AS a newspaper editor, I used to spend a fair piece of the company's money on reader research - polling the readers to find out how they used the newspaper.
John Dollard, the Yale professor who did the research for us with his own polling company, had one unshakable belief about polling: The people you poll sometimes lie. Not maliciously. Not intentionally. Perhaps not even consciously. But for a variety of reasons, they sometimes give untruthful answers.
Sometimes they want to please the interviewer and give the answers they think the interviewer wants to get. Sometimes their memory of what they read in a newspaper (or which brand of cereal they bought, or which politician they voted for) is faulty. Sometimes their view of what they would like to read in a newspaper (or what cereal they would like to buy, or which politician they intend to vote for) is not in accord with what they will actually do.
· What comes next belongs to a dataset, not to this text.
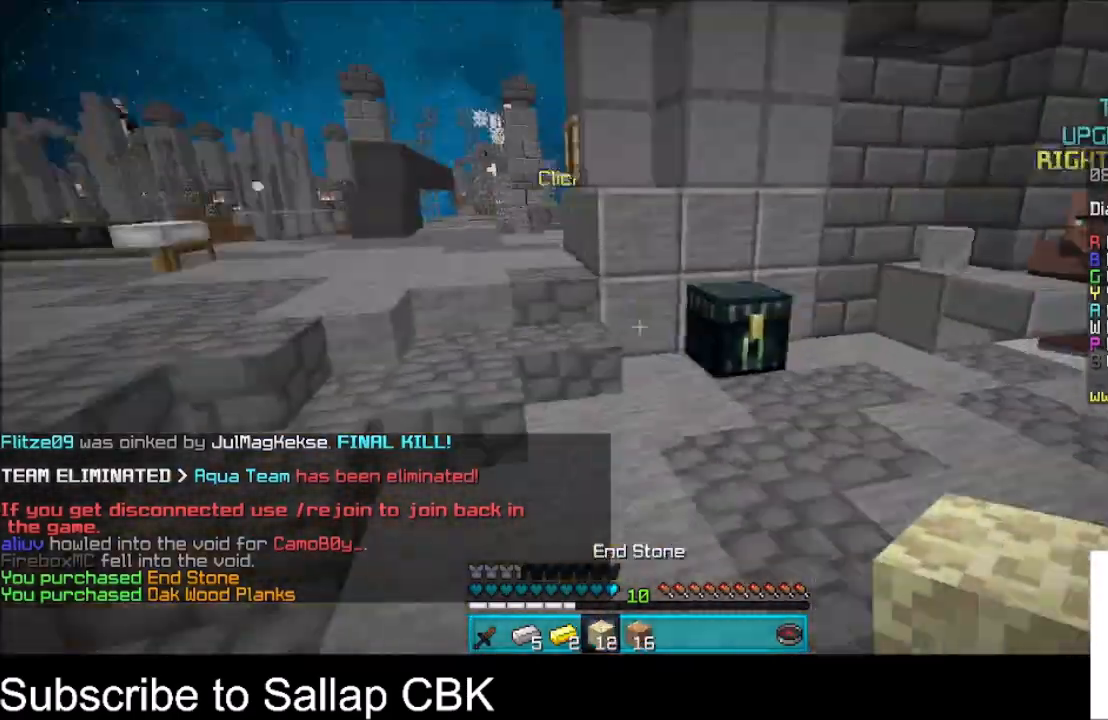
{"keys": ["w"], "mouse": [], "events": [[467, "space", "up"]]}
Thus Dr. Dollard, the wise professor, was skeptical about research based on memories of the past or speculation about the future.
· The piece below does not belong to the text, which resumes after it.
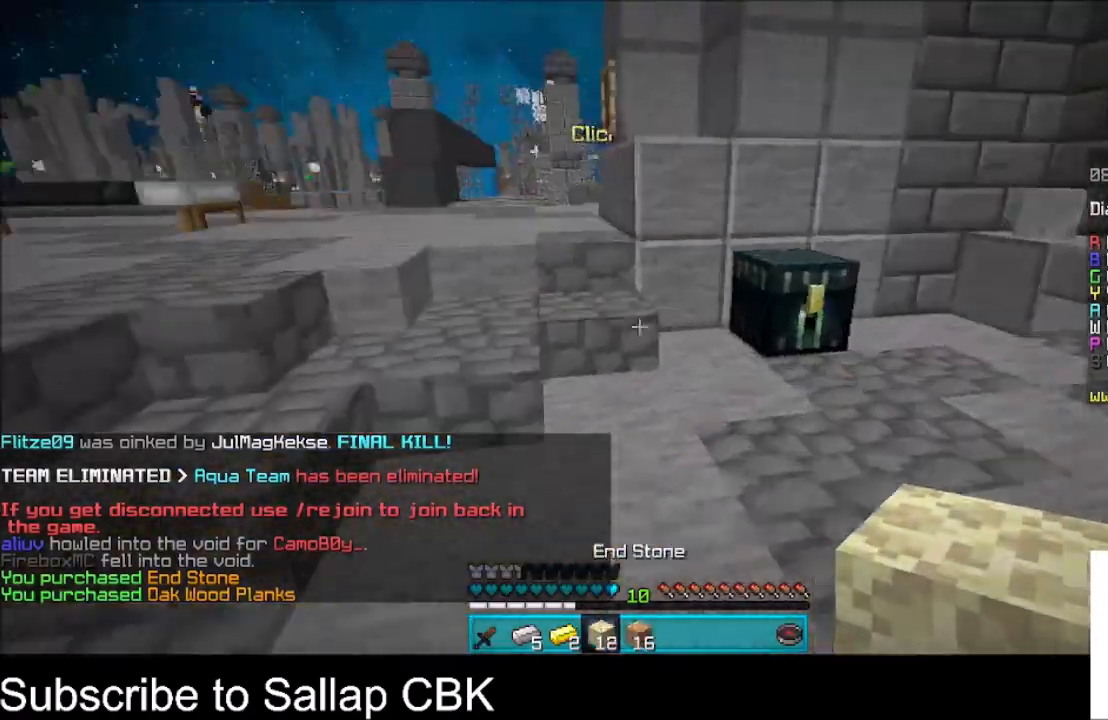
{"keys": ["w"], "mouse": [], "events": []}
The only research of which you could be sure, he argued, was research done at the actual moment of commitment - when the reader had the newspaper in his hands, or made the choice of cereal at the supermarket, or pulled the lever in the polling booth.
I am sure there are those who would disagree with the Dollard thesis, but it is worth considering in these presidential election days when news organizations assail us daily with prognostications about how the electors will vote.
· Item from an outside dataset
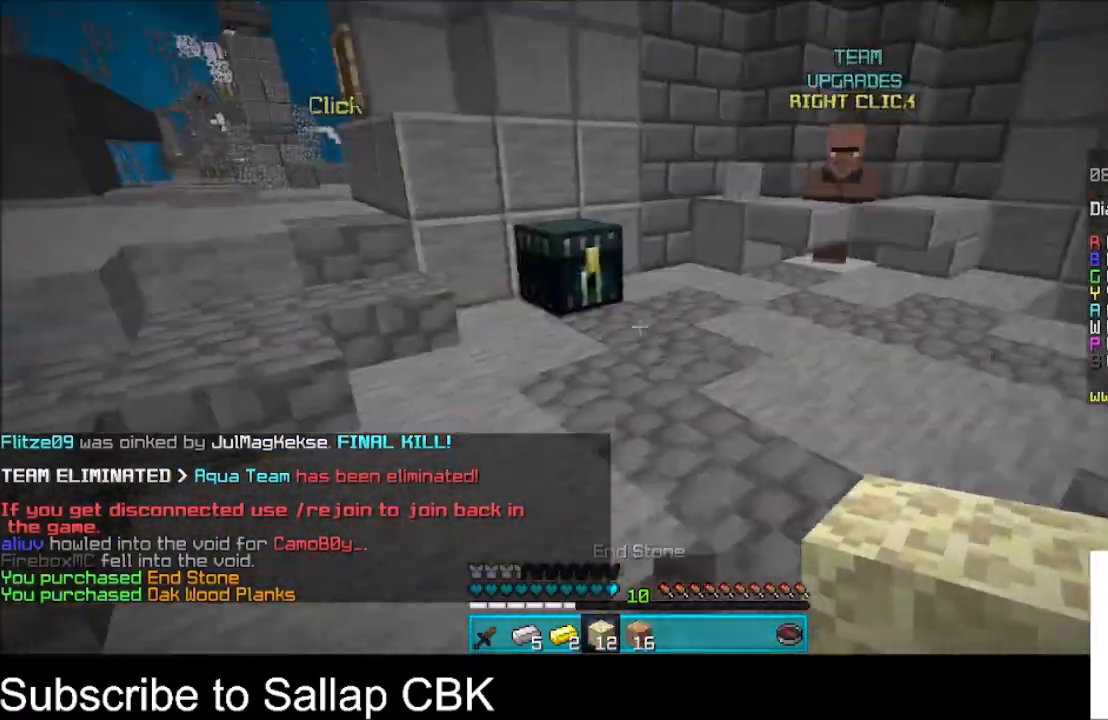
{"keys": ["w"], "mouse": [], "events": []}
How accurate are the political polls? One week the Washington Post front-pages a story based on its own poll suggesting Gov. Bill Clinton has a commanding, double-digit lead over President Bush. Several other polls published elsewhere the same day suggest Governor Clinton has a much more modest, single-digit lead. The following week, the Post backtracks, in essence conceding its story was wrong and pinpointing the frailty of polls.
In a given week, a USA Today/CNN poll gives Clinton a 12-point lead, while other polls by equally reputable news organizations give Clinton an eight-point lead.
How to explain these very substantial variances and contradictions?
All the polls currently show Bush lagging, and that may be the reality of the situation. Maybe the presidency is already irrevocably lost to him.
One wonders about the volatility of the voters this election year. How seriously committed are they to the candidates they currently say they will support next month?
One wonders about the alienated voters. The Wall Street Journal said last week that it's becoming increasingly tricky for pollsters to take their political pulse. How to distinguish between the views of those who will readily respond to a poll and those who won't?
One wonders about those who will not vote, but who are telling the pollsters they will.
One wonders about those who are telling the pollsters they will vote for one candidate because they don't want to admit they're voting for the other.
One wonders about the voters afflicted by the bandwagon syndrome - who haven't really made up their minds but who tell pollsters they are voting for the candidate currently in the lead.
One wonders about the army of uncommitted - the voters who won't make up their minds whom to vote for until the ballot is in front of them on polling day.
If we are to believe the polls, the victory in Sunday's presidential debate went to Ross Perot, who with his folksy twang, his sharp one-liners, and his self-deprecating humor brought entertaining sparkle to an otherwise somber exchange.
But Mr. Perot is not going to be the next president, nor is he really likely to determine the outcome between the two other contenders.
That, despite what they now may say to the pollsters, will be determined by the voters when they enter the polling booths Nov. 3. That is the only true gauge of what the voters think.